Personne n’a su comme les Romains reconnaître les ressources d’un pays et en mettre en valeur les richesses. S’il s’agissait de l’arroser pour le rendre fertile, ils savaient se servir des moindres sources, en augmenter le débit, les entretenir, les aménager, les distribuer selon les besoins, en tirer le plus de profit possible. En Afrique, les inscriptions nous les montrent partout occupés à nettoyer les conduits, à reconstruire les aqueducs, à réparer les bassins. Ils se rendaient parfaitement compte qu’ils ne pouvaient rien faire de plus utile dans ce pays sans cesse menacé de mourir de soif ; aussi n’y a-t-il rien dont ils soient plus disposés à se glorifier que de ces sortes de travaux. Il faut voir avec quel orgueil un habitant de Calama (Guelma) se vante des réparations qu’il a faites à une piscine : « Autrefois, nous dit-il, il y coulait à peine un mince filet d’eau ; aujourd’hui c’est un véritable fleuve qui fait un bruit de tonnerre. » Les magistrats municipaux, quand ils voulaient laisser quelque souvenir de leur administration, construisaient souvent des fontaines, et quelques-unes d’entre elles, dont il reste des débris, devaient être des monumens élégans, qui joignaient l’agréable à l’utile.
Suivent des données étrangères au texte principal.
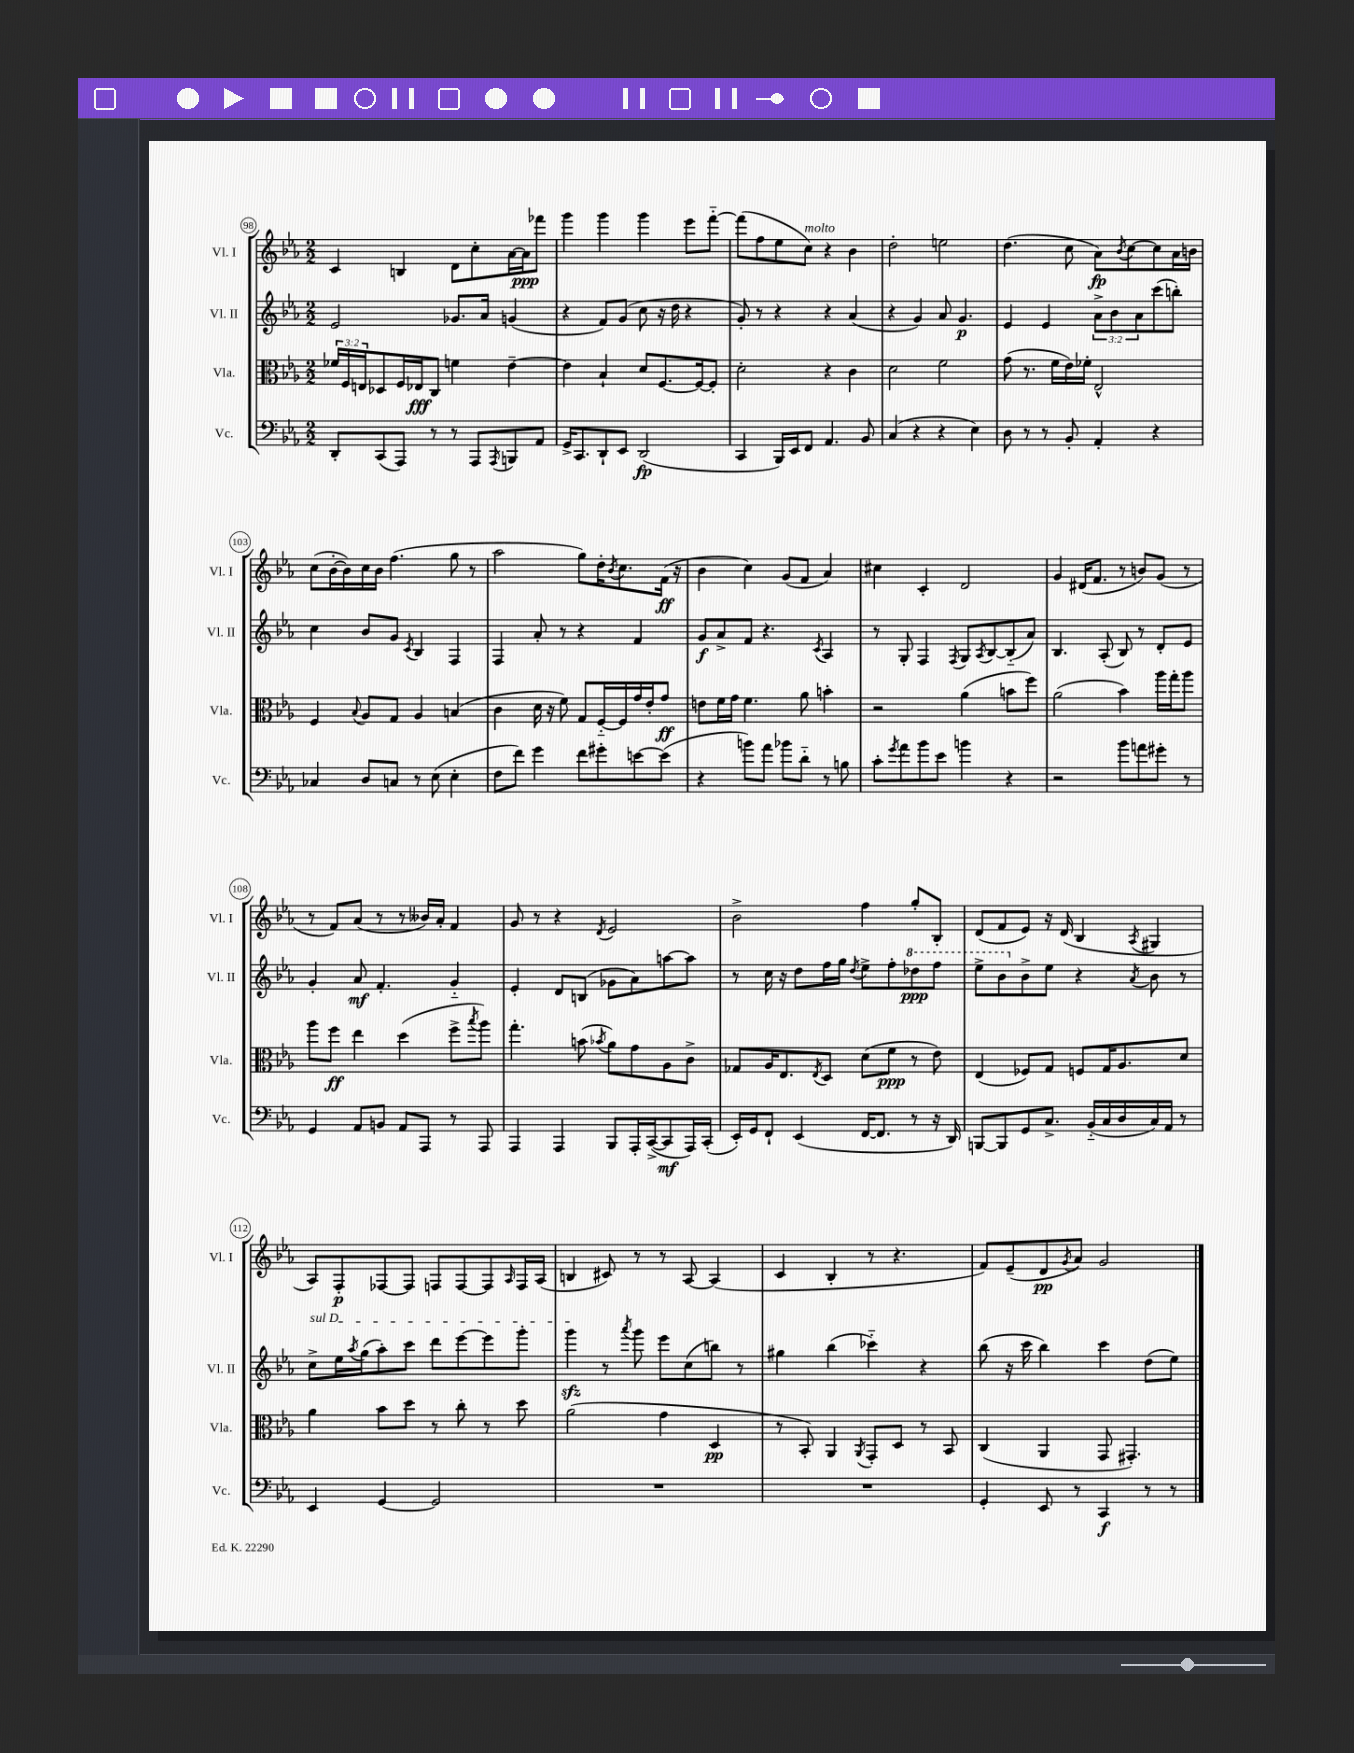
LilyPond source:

<<
\new StaffGroup <<
\new Staff = "s0" \with { instrumentName = "Vl. I" shortInstrumentName = "Vl. I" } {
    \clef treble \key ees \major \numericTimeSignature \time 2/2
    c'4 b4 d'8 c''8-. aes'16~ aes'16\ppp fes'''8 |
    g'''4 g'''4 g'''4 ees'''8 f'''8~-_ |
    f'''8( f''8 ees''8 c''8^\markup { \italic "molto" }) r4 bes'4 |
    d''2-. e''2 |
    d''4.( c''8 aes'8\fp) \acciaccatura { bes'8 } c''8~ c''8 aes'16 b'16 |
    c''8( bes'16~-. bes'16) c''16 bes'16 f''4.( g''8 r8 |
    aes''2 g''8) d''16-. \acciaccatura { bes'8 } c''8. f'16\ff( r16 |
    bes'4 c''4) g'8( f'8 aes'4) |
    cis''4 c'4-. d'2 |
    g'4 dis'16( f'8. r8 b'8) g'8( r8 |
    r8 f'8) aes'8( r8 r8 beses'16) aes'16-. f'4 |
    g'8 r8 r4 \acciaccatura { d'8 } ees'2 |
    bes'2-> f''4 g''8-. bes8-. |
    d'8( f'8 ees'8) r16 d'16( bes4 \acciaccatura { aes8 } gis4 |
    aes8) f8-.\p fes8~ fes8 f8 f8~ f8 \grace { aes16 } f16 aes16( |
    b4 cis'8) r8 r8 aes8~ aes4( |
    c'4 bes4-. r8 r4. |
    f'8) ees'8--( d'8\pp \acciaccatura { g'8 } aes'8) g'2 \bar "|." |
}
\new Staff = "s1" \with { instrumentName = "Vl. II" shortInstrumentName = "Vl. II" } {
    \clef treble \key ees \major \numericTimeSignature \time 2/2 \override Staff.TupletNumber.text = #tuplet-number::calc-fraction-text
    ees'2 ges'8. aes'16 g'4( |
    r4 f'8) g'8( c''8 r16 d''16 r4 |
    g'8-.) r8 r4 r4 aes'4( |
    r4 g'4) aes'8 g'4.\p |
    ees'4 ees'4 \tuplet 3/2 { aes'8-> bes'8 aes'8 } c'''8( b''8-.) |
    c''4 bes'8 g'8 \acciaccatura { c'8 } bes4 f4 |
    f4 aes'8-. r8 r4 f'4 |
    g'8\f aes'8-> f'8 r4. \acciaccatura { c'8 } aes4 |
    r8 g8-. f4 \acciaccatura { f8 } g8 \acciaccatura { aes8 } bes8~ bes8-_( aes'8) |
    bes4. aes8-.( bes8) r8 d'8-. ees'8 |
    g'4-. aes'8\mf f'4.-. g'4-_ |
    ees'4-. d'8 b8( ges'8 aes'8) a''8~ a''8 |
    r8 c''16 r16 d''8 f''16 g''16 \acciaccatura { d''8 } ees''8-> f''8-. \ottava #1 des'''8\ppp f'''8 |
    ees'''8-> bes''8 \ottava #0 bes'8-> ees''8 r4 \acciaccatura { aes'8 } bes'8 r8 |
    \once \override TextSpanner.bound-details.left.text = \markup { \italic "sul D" } c''8->\startTextSpan ees''16 \acciaccatura { aes''8 } g''16( aes''8-.) c'''8 d'''8 ees'''8~ ees'''8 g'''8-. |
    g'''4\sfz\stopTextSpan r8 \acciaccatura { aes'''8 } g'''8 ees'''8 c''8( b''8) r8 |
    gis''4 bes''4( ces'''4-_) r4 |
    bes''8( r16 c'''16 bes''4) c'''4 d''8( ees''8) \bar "|." |
}
\new Staff = "s2" \with { instrumentName = "Vla." shortInstrumentName = "Vla." } {
    \clef alto \key ees \major \numericTimeSignature \time 2/2 \override Staff.TupletNumber.text = #tuplet-number::calc-fraction-text
    \tuplet 3/2 { fes'16 f16 e16 } des8 f16 ees16\fff c8 f'4 ees'4~-- |
    ees'4 bes4-! d'8 f8.~ f16~ f8-. |
    d'2-. r4 c'4 |
    d'2 f'2 |
    g'8( r8. f'16 ees'16) fes'16-. ees2-^ |
    f4 \appoggiatura { bes8 } aes8 g8 aes4 b4( |
    c'4 d'16 r16 f'8) g8 f16~-_ f16 g'16 ees'16-. g'8\ff |
    e'8 f'16 g'16 f'4. aes'8 b'4-. |
    r2 aes'4( b'8 f''8) |
    aes'2( bes'4) aes''16 g''16-. aes''8 |
    aes''8 f''8\ff ees''4 d''4( f''8-> \acciaccatura { bes''8 } aes''8) |
    g''4.-. b'8( \acciaccatura { bes'8 } aes'8) g'8 aes8 c'8-> |
    ges8 aes16 ees8. \acciaccatura { ees8 } d8 d'8( f'8\ppp r8 ees'8) |
    ees4( fes8) g8 f8 g16 aes8. d'8 |
    aes'4 bes'8 d''8 r8 c''8-. r8 d''8 |
    aes'2( g'4 d4\pp |
    r8 bes,8-.) aes,4 \acciaccatura { aes,8 } g,8-. d8 r8 bes,8 |
    c4( aes,4 g,8 gis,4.-.) \bar "|." |
}
\new Staff = "s3" \with { instrumentName = "Vc." shortInstrumentName = "Vc." } {
    \clef bass \key ees \major \numericTimeSignature \time 2/2
    d,8-. c,8( aes,,8) r8 r8 aes,,8 \acciaccatura { aes,,8 } b,,8 aes,8 |
    g,16-> c,8. d,8-! ees,8 d,2\fp( |
    c,4 bes,,16) ees,16 f,8 aes,4. bes,8 |
    c4( r4 r4 ees4) |
    d8 r8 r8 bes,8-. aes,4-. r4 |
    ces4 d8 c8 r8 ees8( ees4-. |
    f8 f'8) g'4 f'8 gis'8-. e'8~ e'8( |
    r4 b'8) aes'8 bes'8 d'8-_ r8 b8 |
    c'8-. \acciaccatura { g'8 } aes'8 bes'8 ees'8 b'4 r4 |
    r2 bes'8 a'8 gis'8-. r8 |
    g,4 aes,8 b,8 aes,8 aes,,8 r8 aes,,8 |
    aes,,4 aes,,4 bes,,8 aes,,16-. c,16~->( c,8\mf aes,,16) c,16-.( |
    ees,16-.) g,16 f,8-! ees,4( f,16~ f,8. r8 r16 d,16) |
    b,,8~ b,,8 g,8 c8.-> bes,16-_( c16 d16 c16) aes,16 r8 |
    ees,4 g,4~ g,2 |
    R1 |
    R1 |
    g,4-. ees,8 r8 c,4\f r8 r8 \bar "|." |
}
>>
>>
\layout { \context { \Score currentBarNumber = #98 \override BarNumber.stencil = #(make-stencil-circler 0.1 0.3 ly:text-interface::print) } }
Il s’en trouve une à Tipasa, près de Cherchel, qui formait une sorte d’hémicycle ou de château d’eau, avec des colonnes de marbre bleuâtre et des statues. L’eau coulait d’en haut dans de petits bassins superposés, de manière à tomber de l’un dans l’autre et à y faire entendre ce bruit léger qui repose et rafraîchit aux heures chaudes du jour. De là elle se répandait dans un canal semi-circulaire où il était facile d’aller la puiser. On a découvert à Thysdrus (El-Djem) une inscription très curieuse où un magistrat se félicite d’y avoir amené de l’eau avec tant d’abondance qu’après qu’on l’a répandue dans la ville entière, au moyen de fontaines qui coulent sur les places publiques, on a pu la distribuer dans les maisons des citoyens, pour leur usage particulier, à de certaines conditions : Aqua adducta… coloniæ sufficiens, et per plateas lacubus impertita, domibus etiam certa conditione concessa. Il y avait donc dans les villes d’Afrique, aux portes du désert, il y a dix-sept cents ans, des concessions d’eau pour les habitans, ce qui n’existait, il y a un siècle, dans aucune ville de France !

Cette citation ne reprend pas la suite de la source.